── Working data ──

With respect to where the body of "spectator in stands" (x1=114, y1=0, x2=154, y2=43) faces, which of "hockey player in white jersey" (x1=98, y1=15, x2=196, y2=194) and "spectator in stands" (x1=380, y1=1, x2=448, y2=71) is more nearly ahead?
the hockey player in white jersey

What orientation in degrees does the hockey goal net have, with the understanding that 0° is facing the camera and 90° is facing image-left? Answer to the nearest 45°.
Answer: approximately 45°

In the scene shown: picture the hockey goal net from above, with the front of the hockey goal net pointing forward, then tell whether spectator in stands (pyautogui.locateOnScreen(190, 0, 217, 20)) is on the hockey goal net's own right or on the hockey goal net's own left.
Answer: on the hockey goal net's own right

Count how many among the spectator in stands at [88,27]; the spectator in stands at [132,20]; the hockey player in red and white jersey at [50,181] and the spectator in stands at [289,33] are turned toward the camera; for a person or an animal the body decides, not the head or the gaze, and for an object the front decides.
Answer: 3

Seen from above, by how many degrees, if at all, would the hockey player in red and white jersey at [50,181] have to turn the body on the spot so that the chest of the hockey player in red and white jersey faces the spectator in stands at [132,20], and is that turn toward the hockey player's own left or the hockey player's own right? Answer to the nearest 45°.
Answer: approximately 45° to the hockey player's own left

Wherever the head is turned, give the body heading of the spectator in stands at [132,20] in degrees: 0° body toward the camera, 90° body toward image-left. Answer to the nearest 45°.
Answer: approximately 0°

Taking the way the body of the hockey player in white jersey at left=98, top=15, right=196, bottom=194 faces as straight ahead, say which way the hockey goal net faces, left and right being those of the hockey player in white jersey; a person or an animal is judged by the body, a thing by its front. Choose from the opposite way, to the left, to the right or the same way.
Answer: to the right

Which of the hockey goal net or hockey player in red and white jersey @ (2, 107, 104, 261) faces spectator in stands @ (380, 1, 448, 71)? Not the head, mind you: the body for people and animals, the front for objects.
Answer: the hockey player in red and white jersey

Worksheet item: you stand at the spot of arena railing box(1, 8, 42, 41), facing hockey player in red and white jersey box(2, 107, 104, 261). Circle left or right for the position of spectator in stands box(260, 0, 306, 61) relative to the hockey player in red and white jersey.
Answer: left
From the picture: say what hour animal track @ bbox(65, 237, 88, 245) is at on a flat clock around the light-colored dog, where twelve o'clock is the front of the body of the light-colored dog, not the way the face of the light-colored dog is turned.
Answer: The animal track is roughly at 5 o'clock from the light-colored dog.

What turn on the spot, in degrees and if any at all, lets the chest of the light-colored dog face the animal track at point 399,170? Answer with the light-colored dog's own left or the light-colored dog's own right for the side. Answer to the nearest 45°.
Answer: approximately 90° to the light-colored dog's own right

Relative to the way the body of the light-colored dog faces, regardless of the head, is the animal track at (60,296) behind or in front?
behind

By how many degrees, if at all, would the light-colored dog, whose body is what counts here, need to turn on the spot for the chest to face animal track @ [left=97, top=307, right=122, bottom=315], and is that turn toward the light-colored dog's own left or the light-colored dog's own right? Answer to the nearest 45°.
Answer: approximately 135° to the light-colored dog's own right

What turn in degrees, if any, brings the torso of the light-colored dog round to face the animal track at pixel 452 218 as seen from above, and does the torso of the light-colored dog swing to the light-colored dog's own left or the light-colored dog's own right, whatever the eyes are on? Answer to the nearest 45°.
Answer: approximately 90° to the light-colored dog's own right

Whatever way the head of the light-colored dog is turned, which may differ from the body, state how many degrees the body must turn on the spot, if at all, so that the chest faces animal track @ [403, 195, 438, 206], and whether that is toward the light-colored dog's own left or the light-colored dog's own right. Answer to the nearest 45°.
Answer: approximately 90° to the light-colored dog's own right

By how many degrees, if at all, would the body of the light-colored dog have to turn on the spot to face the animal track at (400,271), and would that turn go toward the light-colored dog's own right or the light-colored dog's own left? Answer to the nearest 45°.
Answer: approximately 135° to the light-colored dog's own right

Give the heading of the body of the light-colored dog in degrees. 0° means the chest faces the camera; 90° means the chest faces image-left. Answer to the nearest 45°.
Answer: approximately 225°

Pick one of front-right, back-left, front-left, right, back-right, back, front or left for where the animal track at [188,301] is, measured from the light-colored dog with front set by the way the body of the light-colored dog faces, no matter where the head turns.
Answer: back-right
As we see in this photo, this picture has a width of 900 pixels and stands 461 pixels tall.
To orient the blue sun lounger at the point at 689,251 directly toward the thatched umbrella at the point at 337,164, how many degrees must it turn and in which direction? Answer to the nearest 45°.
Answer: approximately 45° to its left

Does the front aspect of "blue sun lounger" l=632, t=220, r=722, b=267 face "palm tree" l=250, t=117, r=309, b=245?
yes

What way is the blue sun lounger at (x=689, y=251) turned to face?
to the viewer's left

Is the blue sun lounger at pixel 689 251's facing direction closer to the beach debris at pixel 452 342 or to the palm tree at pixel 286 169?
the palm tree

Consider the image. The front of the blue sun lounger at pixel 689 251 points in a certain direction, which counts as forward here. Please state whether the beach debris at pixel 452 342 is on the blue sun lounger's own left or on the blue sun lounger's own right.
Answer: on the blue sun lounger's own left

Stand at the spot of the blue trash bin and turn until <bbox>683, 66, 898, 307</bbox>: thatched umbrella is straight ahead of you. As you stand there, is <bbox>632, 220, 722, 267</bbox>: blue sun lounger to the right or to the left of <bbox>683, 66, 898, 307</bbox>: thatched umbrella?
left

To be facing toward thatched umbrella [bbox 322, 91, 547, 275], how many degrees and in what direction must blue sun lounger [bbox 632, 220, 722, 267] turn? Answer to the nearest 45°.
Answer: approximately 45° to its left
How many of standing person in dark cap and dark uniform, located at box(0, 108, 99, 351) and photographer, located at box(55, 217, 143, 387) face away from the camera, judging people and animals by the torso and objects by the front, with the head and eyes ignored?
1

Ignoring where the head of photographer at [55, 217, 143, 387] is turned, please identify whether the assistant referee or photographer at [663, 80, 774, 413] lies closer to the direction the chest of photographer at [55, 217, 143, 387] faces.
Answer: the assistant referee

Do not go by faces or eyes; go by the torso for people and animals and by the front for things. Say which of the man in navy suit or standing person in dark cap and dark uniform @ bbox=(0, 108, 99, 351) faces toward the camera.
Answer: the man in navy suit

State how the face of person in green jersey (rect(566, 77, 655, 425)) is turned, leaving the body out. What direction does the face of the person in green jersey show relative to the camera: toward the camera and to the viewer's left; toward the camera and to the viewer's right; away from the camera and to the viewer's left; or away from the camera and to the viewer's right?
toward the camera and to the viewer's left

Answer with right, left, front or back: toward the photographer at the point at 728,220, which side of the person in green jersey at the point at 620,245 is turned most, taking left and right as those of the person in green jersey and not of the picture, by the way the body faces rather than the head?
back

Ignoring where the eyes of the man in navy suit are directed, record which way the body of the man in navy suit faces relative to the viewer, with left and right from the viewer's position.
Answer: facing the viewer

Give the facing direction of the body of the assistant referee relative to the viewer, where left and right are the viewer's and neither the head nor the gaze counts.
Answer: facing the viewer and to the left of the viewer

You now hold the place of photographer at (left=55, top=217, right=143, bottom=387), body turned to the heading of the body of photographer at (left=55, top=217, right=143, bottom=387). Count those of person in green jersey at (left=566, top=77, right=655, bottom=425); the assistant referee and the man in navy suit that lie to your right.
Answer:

───

__Problem statement__: Render every entry above as a JSON list of strings, with one string for each line and blank lines omitted.

__Response__:
[
  "With respect to where the body of \"spectator in stands\" (x1=114, y1=0, x2=154, y2=43) faces, which of \"hockey player in white jersey\" (x1=98, y1=15, x2=196, y2=194) and \"spectator in stands\" (x1=380, y1=1, x2=448, y2=71) is more nearly ahead?",
  "the hockey player in white jersey",
  "What orientation in degrees does the hockey goal net have, with the understanding that 0° is facing the camera and 90° is facing image-left? Answer to the nearest 45°.",
  "Answer: approximately 45°",
  "In the scene shown: picture the hockey goal net from above, with the front of the hockey goal net pointing forward, then tell whether spectator in stands (pyautogui.locateOnScreen(190, 0, 217, 20)) is on the hockey goal net's own right or on the hockey goal net's own left.",
  "Answer: on the hockey goal net's own right",
  "Count how many among the spectator in stands at [88,27]; the spectator in stands at [132,20]; the hockey player in red and white jersey at [50,181] and the spectator in stands at [289,33] are turned toward the camera; for a person or an animal the body decides, not the head or the gaze, and for an object the front decides.",
  "Answer: 3",
  "Seen from above, by how many degrees, if at all, would the hockey player in red and white jersey at [50,181] have to turn the body on the spot so that the chest of the hockey player in red and white jersey faces the spectator in stands at [132,20], and is that turn toward the hockey player's own left or the hockey player's own right? Answer to the nearest 45°.",
  "Answer: approximately 45° to the hockey player's own left",
  "Wherever the head is turned, give the body heading of the spectator in stands at [132,20] in degrees: 0° body toward the camera, 90° body toward image-left. Answer to the nearest 45°.",
  "Answer: approximately 0°",
  "Taking the way the body of the hockey player in white jersey at left=98, top=15, right=196, bottom=194 faces as straight ahead, say which way the hockey goal net faces, left and right being those of the hockey player in white jersey; a person or an animal is judged by the body, a thing by its front. Choose from the opposite way, to the left, to the right or the same way.",
  "Answer: to the right",
  "Which of the hockey goal net or hockey player in red and white jersey @ (2, 107, 104, 261) faces spectator in stands @ (380, 1, 448, 71)? Not the head, mind you: the body for people and animals, the front for objects.",
  "Answer: the hockey player in red and white jersey",
  "Worksheet item: you stand at the spot of arena railing box(1, 8, 42, 41), facing hockey player in red and white jersey box(2, 107, 104, 261). Circle left or right for the position of spectator in stands box(260, 0, 306, 61) relative to the hockey player in red and white jersey.",
  "Answer: left",
  "From the picture: say what hour animal track @ bbox(65, 237, 88, 245) is at on a flat clock around the light-colored dog, where twelve o'clock is the front of the body of the light-colored dog, not the way the face of the light-colored dog is turned.",
  "Answer: The animal track is roughly at 5 o'clock from the light-colored dog.",
  "What turn on the spot, in degrees and if any at all, lets the chest of the light-colored dog face the animal track at point 399,170? Answer with the light-colored dog's own left or the light-colored dog's own right for the side. Answer to the nearest 45°.",
  "Answer: approximately 90° to the light-colored dog's own right",
  "Relative to the way the body of the light-colored dog faces, regardless of the head, is the animal track at (60,296) behind or in front?",
  "behind",
  "By how many degrees, if at all, would the light-colored dog, whose body is what counts here, need to turn on the spot for the chest to face animal track @ [left=97, top=307, right=122, bottom=315], and is that turn toward the light-colored dog's own left or the light-colored dog's own right? Answer to the nearest 45°.",
  "Answer: approximately 135° to the light-colored dog's own right",
  "What turn in degrees, if any, brings the torso of the light-colored dog round to face the animal track at pixel 452 218 as seen from above, and does the torso of the light-colored dog swing to the light-colored dog's own left or the light-colored dog's own right, whatever the eyes are on? Answer to the nearest 45°.",
  "Answer: approximately 90° to the light-colored dog's own right",
  "Whatever way the head of the light-colored dog is turned, which may differ from the body, state how many degrees the body must turn on the spot, if at all, so that the chest faces animal track @ [403, 195, 438, 206], and whether that is toward the light-colored dog's own left or the light-colored dog's own right. Answer to the nearest 45°.",
  "Answer: approximately 90° to the light-colored dog's own right",
  "By how many degrees, if at all, would the body of the light-colored dog have to turn on the spot to face the animal track at (400,271), and would that turn go toward the light-colored dog's own right or the light-colored dog's own left? Answer to the nearest 45°.",
  "Answer: approximately 135° to the light-colored dog's own right",
  "Give the heading of the body of the light-colored dog in degrees. 0° means the chest faces the camera; 90° means the chest faces image-left. Answer to the nearest 45°.",
  "Answer: approximately 225°",
  "Pick one of front-right, back-left, front-left, right, back-right, back, front or left for where the animal track at [188,301] is, measured from the light-colored dog with front set by the way the body of the light-colored dog faces, no matter where the head turns.",
  "Answer: back-right",
  "As we see in this photo, this picture has a width of 900 pixels and stands 461 pixels tall.",
  "To orient the blue sun lounger at the point at 689,251 directly toward the thatched umbrella at the point at 337,164, how many degrees must it turn and in which direction? Answer to the nearest 45°.",
  "Answer: approximately 45° to its left",
  "Does the front aspect of \"blue sun lounger\" l=632, t=220, r=722, b=267 face \"palm tree\" l=250, t=117, r=309, b=245?",
  "yes",
  "What way is the blue sun lounger at (x=689, y=251) turned to face?",
  "to the viewer's left",
  "Is the blue sun lounger at pixel 689 251's facing direction closer to the beach debris at pixel 452 342 or to the palm tree at pixel 286 169?",
  "the palm tree",
  "Consider the image. The front of the blue sun lounger at pixel 689 251 points in a certain direction, which counts as forward here. Please state whether the beach debris at pixel 452 342 is on the blue sun lounger's own left or on the blue sun lounger's own right.",
  "Answer: on the blue sun lounger's own left",
  "Stand at the spot of the blue trash bin and turn until <bbox>683, 66, 898, 307</bbox>: thatched umbrella is straight ahead of you. As you stand there, is <bbox>632, 220, 722, 267</bbox>: blue sun lounger to the right or to the left of <bbox>683, 66, 898, 307</bbox>: thatched umbrella?",
  "left",
  "To be facing toward thatched umbrella [bbox 322, 91, 547, 275], how many degrees and in what direction must blue sun lounger [bbox 632, 220, 722, 267] turn? Answer to the nearest 45°.",
  "Answer: approximately 45° to its left",
  "How many of standing person in dark cap and dark uniform, located at box(0, 108, 99, 351) and photographer, located at box(55, 217, 143, 387) face away from the camera, judging people and animals by the torso and objects by the front, with the head and eyes ignored?",
  "1",
  "Ignoring where the head of photographer at [55, 217, 143, 387] is turned, please identify whether the assistant referee or photographer at [663, 80, 774, 413] lies closer to the direction the chest of photographer at [55, 217, 143, 387] faces.",
  "Answer: the assistant referee",
  "Do not go by faces or eyes; go by the torso for people and animals and by the front for things. Say which of the man in navy suit or standing person in dark cap and dark uniform @ bbox=(0, 108, 99, 351) faces toward the camera.",
  "Answer: the man in navy suit",
  "State how the face of person in green jersey (rect(566, 77, 655, 425)) is turned, leaving the body out. What direction does the face of the person in green jersey show relative to the camera: toward the camera and to the viewer's left; toward the camera and to the viewer's right; away from the camera and to the viewer's left; or away from the camera and to the viewer's right?",
  "toward the camera and to the viewer's left",
  "Answer with right, left, front or back: toward the photographer at the point at 728,220, which side of the person in green jersey at the point at 620,245 is turned most, taking left and right as those of the person in green jersey and not of the picture, by the way the body faces rather than the head?",
  "back",
  "Ignoring where the eyes of the man in navy suit are directed, record which way the body of the man in navy suit faces relative to the viewer, with left and right from the viewer's position.",
  "Answer: facing the viewer",
  "Give the facing direction of the body of the assistant referee relative to the viewer, where left and right are the viewer's and neither the head nor the gaze counts.",
  "Answer: facing the viewer and to the left of the viewer",
  "You now hold the place of photographer at (left=55, top=217, right=143, bottom=387), body turned to the heading of the body of photographer at (left=55, top=217, right=143, bottom=387). Count those of person in green jersey at (left=566, top=77, right=655, bottom=425); the assistant referee and the man in navy suit that lie to your right.",
  "Answer:"
]